The Tea Party is going to have to stop and think at some point, "Would we rather have a Democrat that we can make absurd accusations about being a Moslem as President, or would we rather own a President who is a Mormon and face adopting Mormons as Christians?"
Wow! What a diliemma these Tea Party Folks have created for themselves? Adopting a false prophet they have always renounced or accepting a reasonably competent President who professes their faith, expresses the message of their beloved Savior, and who has brought this nation out of one war their last leader lied them into and delivered the death of the infidel leader who brought the worst attack on the American homeland in its entire history.

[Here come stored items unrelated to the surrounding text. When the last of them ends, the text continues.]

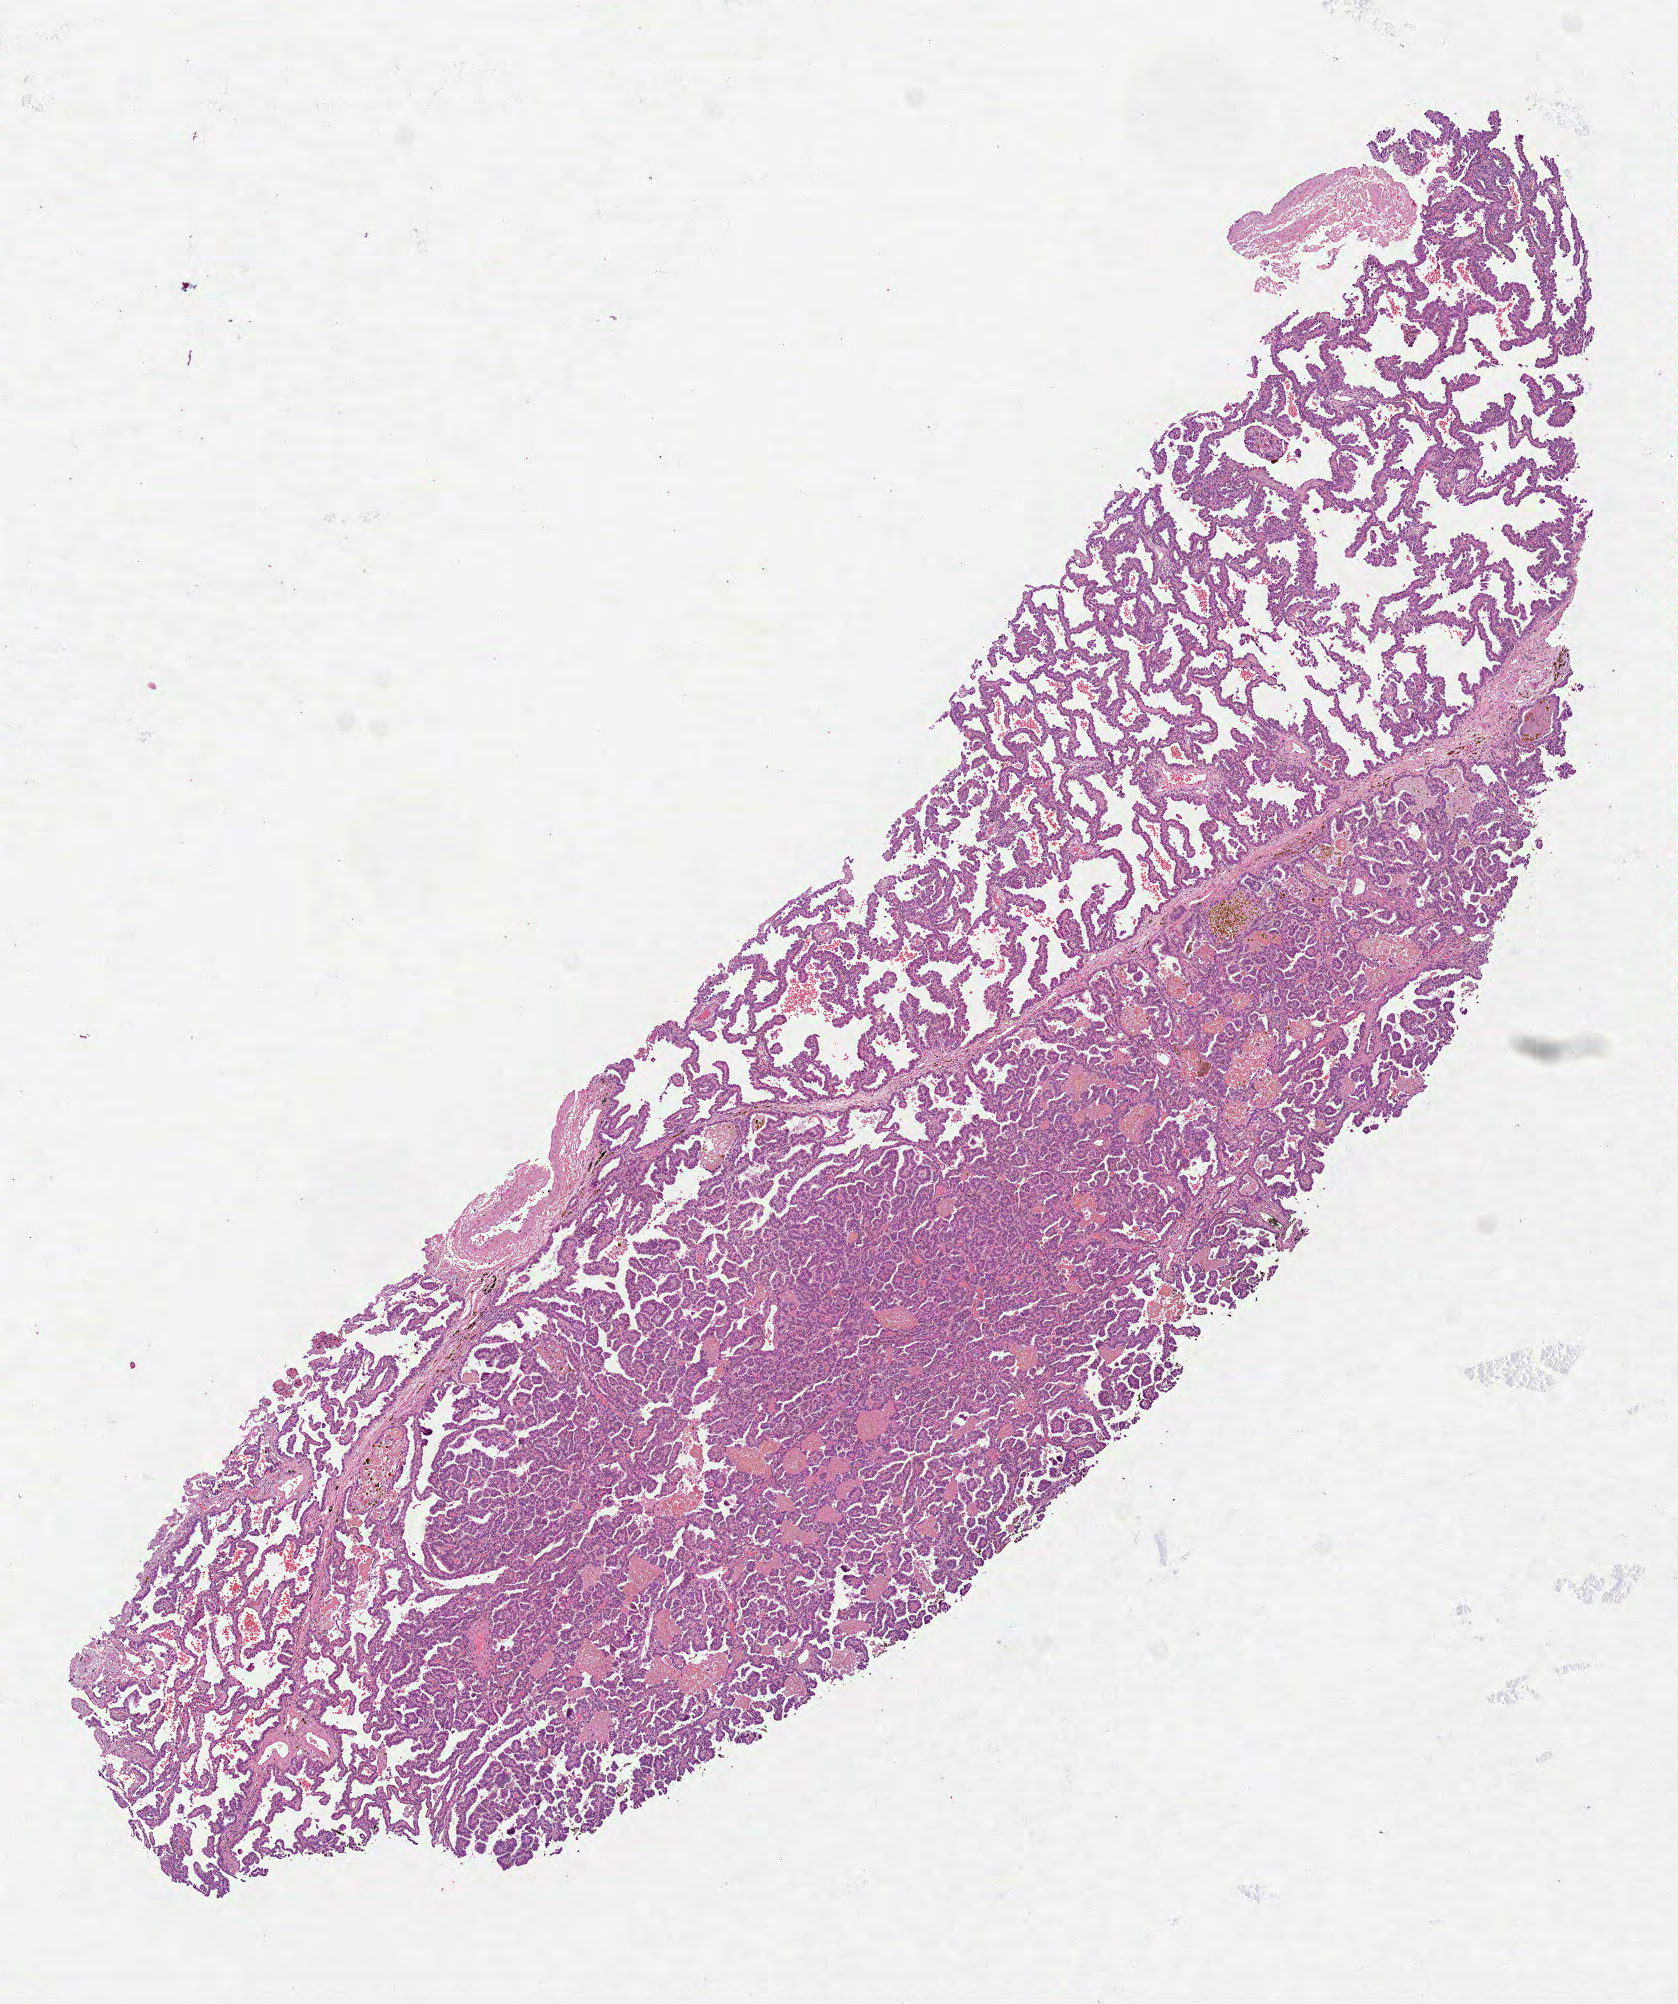
Whole-slide histology image, Hematoxylin and eosin (H&E) stained — low-resolution overview of the scanned area, about 6.8 x 8.1 mm (acquisition: 40x scan), formalin-fixed paraffin-embedded (FFPE) diagnostic section, primary tumour sample from the lung. Male patient; age at initial diagnosis 72 years.
* histologic diagnosis: Papillary adenocarcinoma, NOS (upper lobe, lung)
* AJCC pathologic stage: IB (6th edition)
* laterality: right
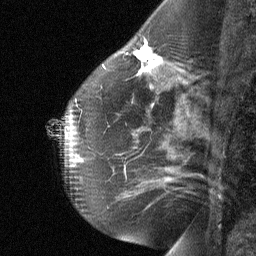
Breast MRI (dynamic contrast-enhanced), one sagittal slice. Position 40 of 64 along the scan axis. Dynamic contrast-enhanced study with each time point stored as its own series, time point 2 of 3 at this slice position (early post-contrast, ordered by acquisition time). 1.5 T. TE 4.8 ms, TR 27 ms. 2 mm slice thickness. 256 × 256 image matrix, field of view 180 × 180 mm. Female patient, age 51 years. From the clinical record (not read from this slice): setting: breast cancer imaged before/during neoadjuvant chemotherapy; receptor status: HR-positive, HER2-negative.
Structures marked on this image (semi-automatically segmented with operator editing):
- analysis volume of interest (the breast-tissue region the enhancement analysis was run in; not a lesion): box from (x=81, y=35) to (x=179, y=103) px
- tumour enhancement mask (voxels above the 90 % enhancement threshold inside the analysis volume of interest): (x=134, y=46)–(x=161, y=70)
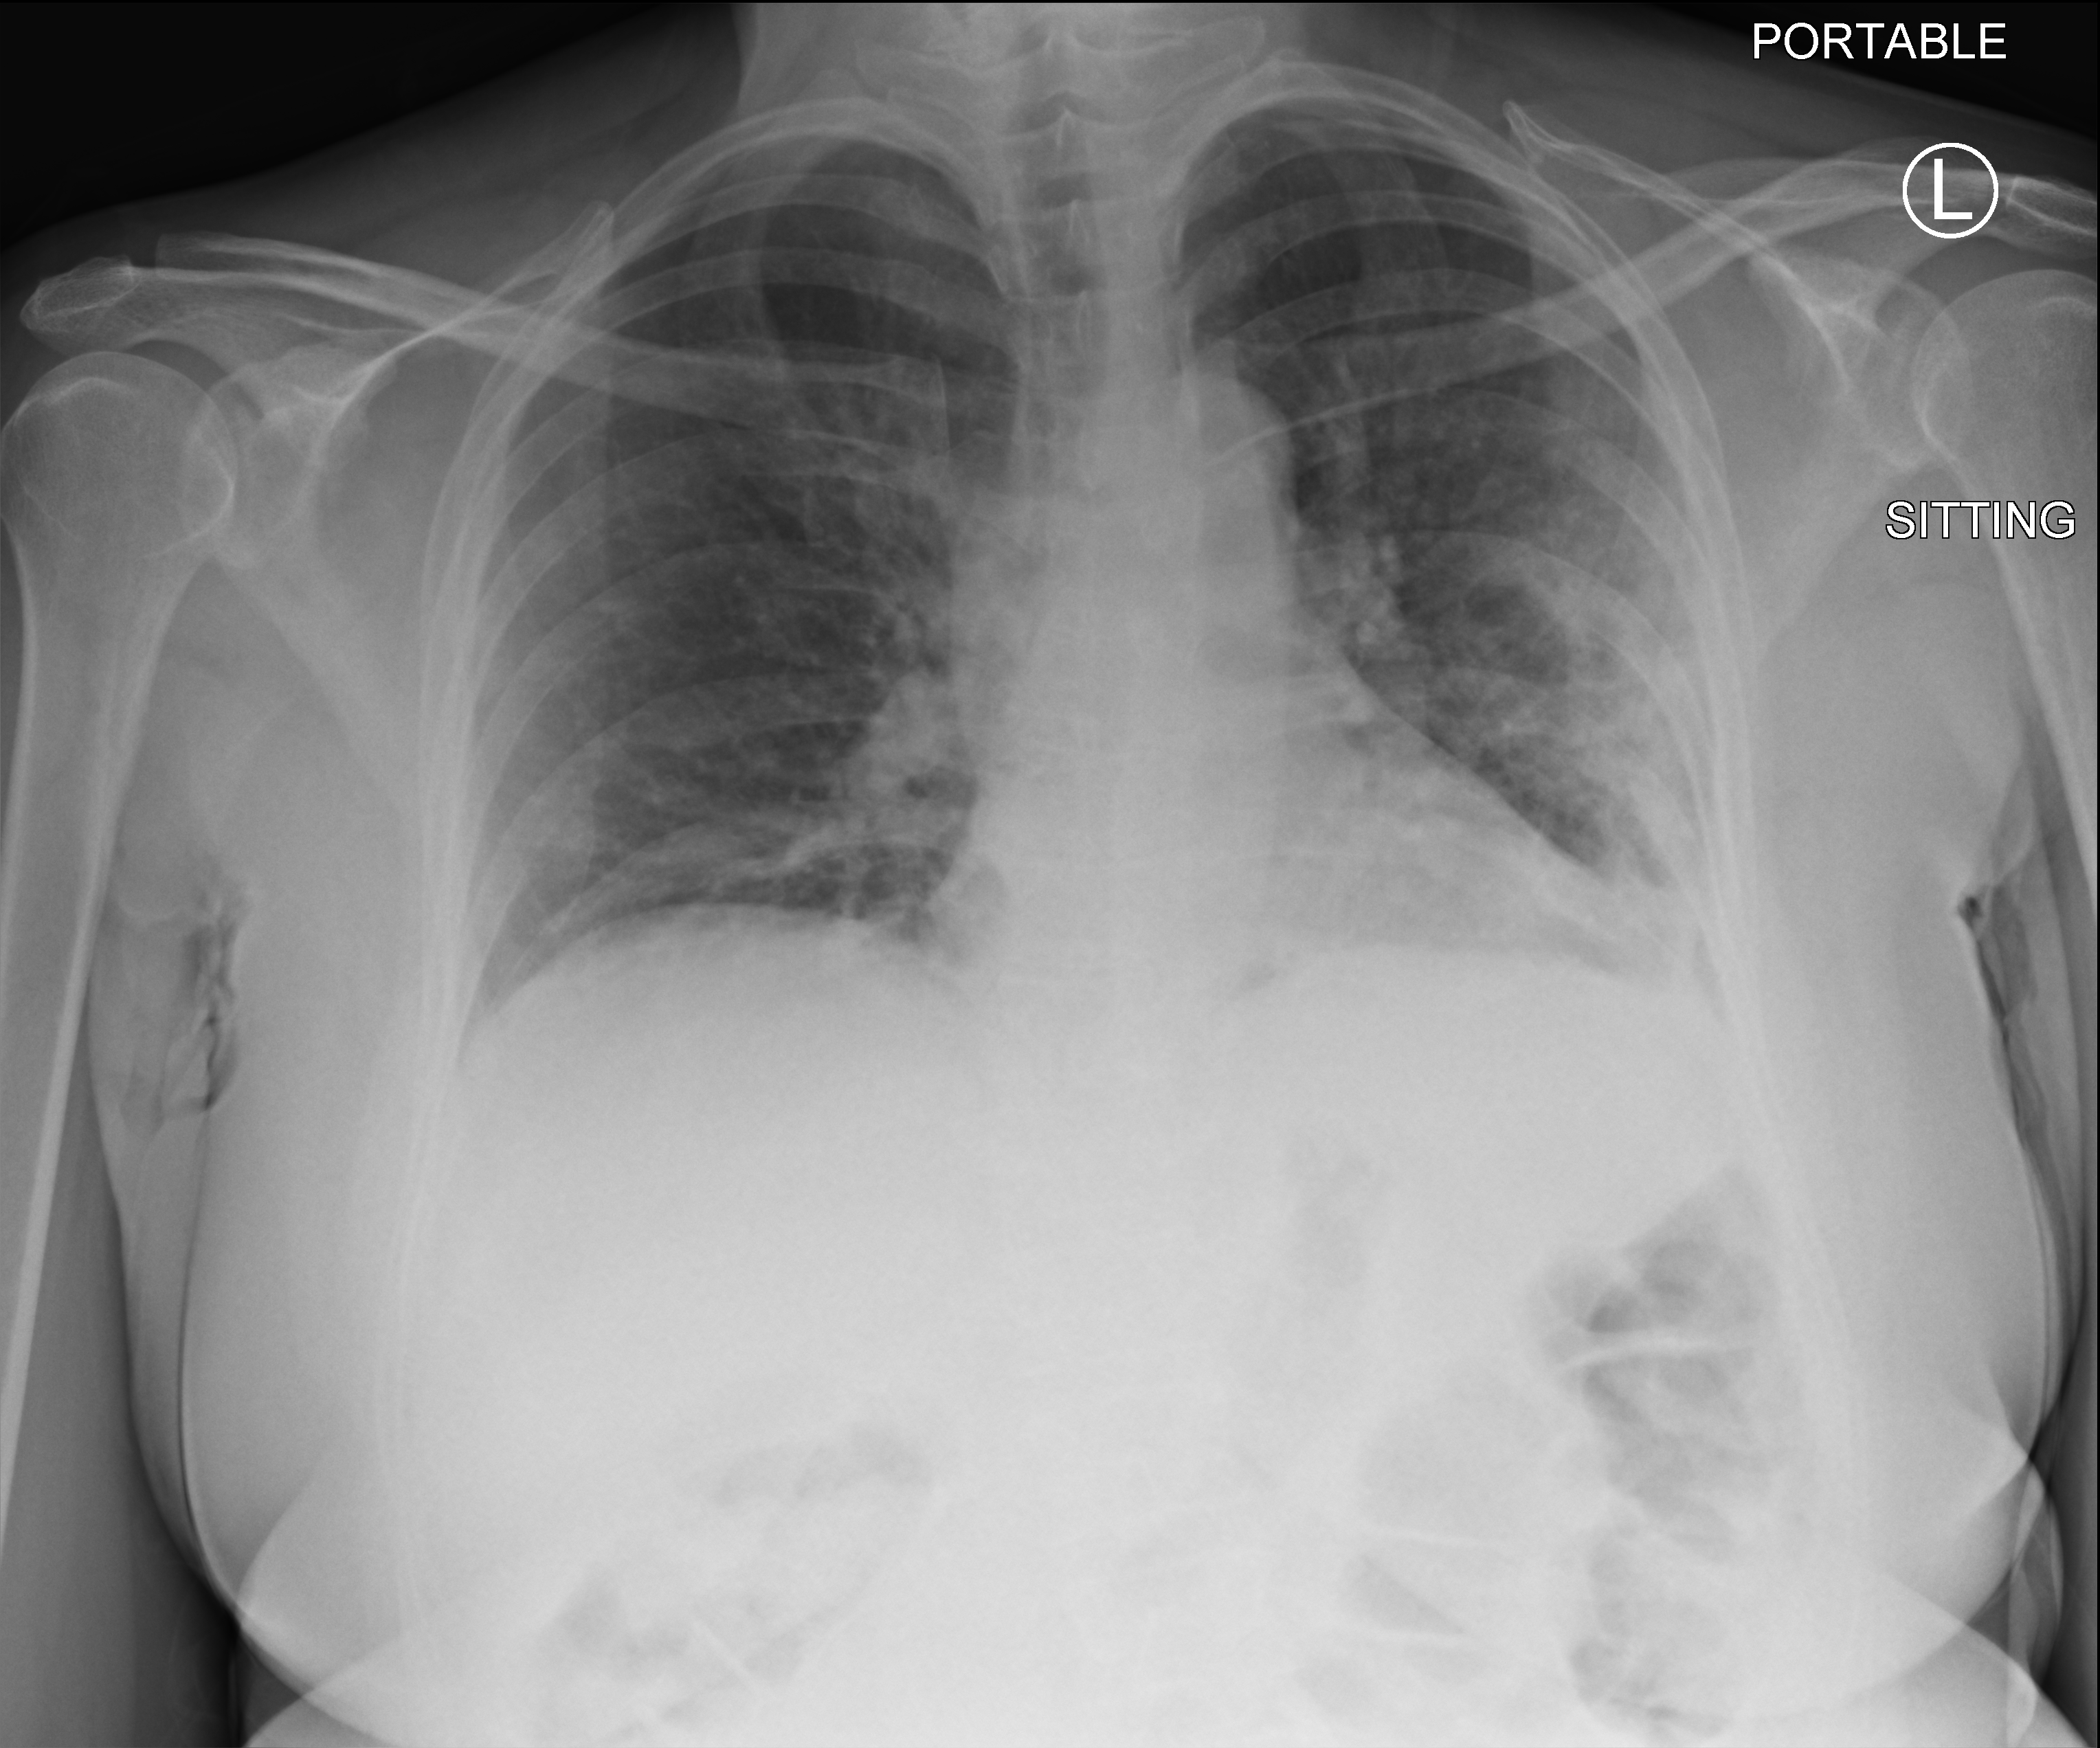
Portable chest radiograph, anteroposterior (AP) projection. Patient hospitalised with COVID-19; female, aged 18–59 years.
Hospital-stay facts (about this admission, not read from this image; timing relative to this image not recorded):
- length of hospital stay: 3 days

It is not a dilemma for thinking Americans! President Obama has certainly earned the support of all Americans with his leadership in the last three and one-half years!
Barry Goldwater expressed the Problem that Republicans faced adopting Preachers as political leaders: They refuse to compromise in their beliefs!
“Mark my word, if and when these preachers get control of the [Republican] party, and they’re sure trying to do so, it’s going to be a terrible damn problem. Frankly, these people frighten me. Politics and governing demand compromise. But these Christians believe they are acting in the name of God, so they can’t and won’t compromise. I know, I’ve tried to deal with them.”
~Barry Goldwater
The Republican Party has chosen to reject Compromise and that is a Rejection of Representative Democracy. The Republican Senate has determined that they will refuse to allow any Democratic initiative to pass the Senate. They have destroyed that institution with their misuse of the filibuster.
They should be called out and demanded to provide an answer. What is the alternative to Representative Democracy? If Two Parties cannot work toward a Compromise solution is Representative Democracy even possible? Does today's GOP prefer one-party rule? What makes their vision of the future any better than any other despotic regime?
There is a Mormon wing of the Tea Party Movement and there is an Evangelical Wing of the Tea Party Movement. The Mormon Wing of the Tea Party Movement is led by Glenn Beck and others like him:
The complaint from the religious right — which has promiscuously allied itself with Mormon leaders to oppose reproductive and gay rights (and civil rights in an earlier era) — is that the LDS church does not conform to the tenets of Christianity as they see it. Pastor Robert Jeffress, the man whose anti-Mormon crusading has now taken him onto late-night television and the opinion pages of The Washington Post, says he prefers a “committed Christian,” but doesn’t say why or what that precisely means.
Mormons may not share all of the tenets of Baptist or Methodist Christianity, but neither do Catholics or Episcopalians, yet fundamentalist evangelicals like Jeffress don’t seem to worry much about their role in public life. On issues that implicate morality, sexuality and family, the Mormons are equally “conservative” and consider themselves to be Christians, too. They officially abandoned polygamy many years ago — and they seem to succeed more consistently in adhering to what they preach than many of their more orthodox brethren, if surveys of divorce, addiction and teen pregnancy are accurate.
Those conservative principles, along with a history of extremist positions adopted by the Mormon hierarchy, have encouraged the perception of the LDS church as an ideological bulwark of the far right. Mormon leaders long encouraged associations with fringe elements in American politics, such as the John Birch Society, which still wields influence in the tea party movement today. And the ultra-craziness of Glenn Beck, himself a Mormon and a promoter of wacky LDS political theorists, has not improved the church’s political profile.
http://www.battlegroundblog.com/...
Mormons are more conservative than the general public on a variety of political, social and moral issues. Compared with the population as a whole, Mormons are more Republican in their party affiliation and conservative in their political ideology. They have a less favorable view of Barack Obama than non-Mormons, and they hold more conservative views than the general public on issues such as the size of government, abortion and homosexuality. On questions of morality, Mormons are more likely than others to say that extramarital sex and drinking alcohol are morally wrong.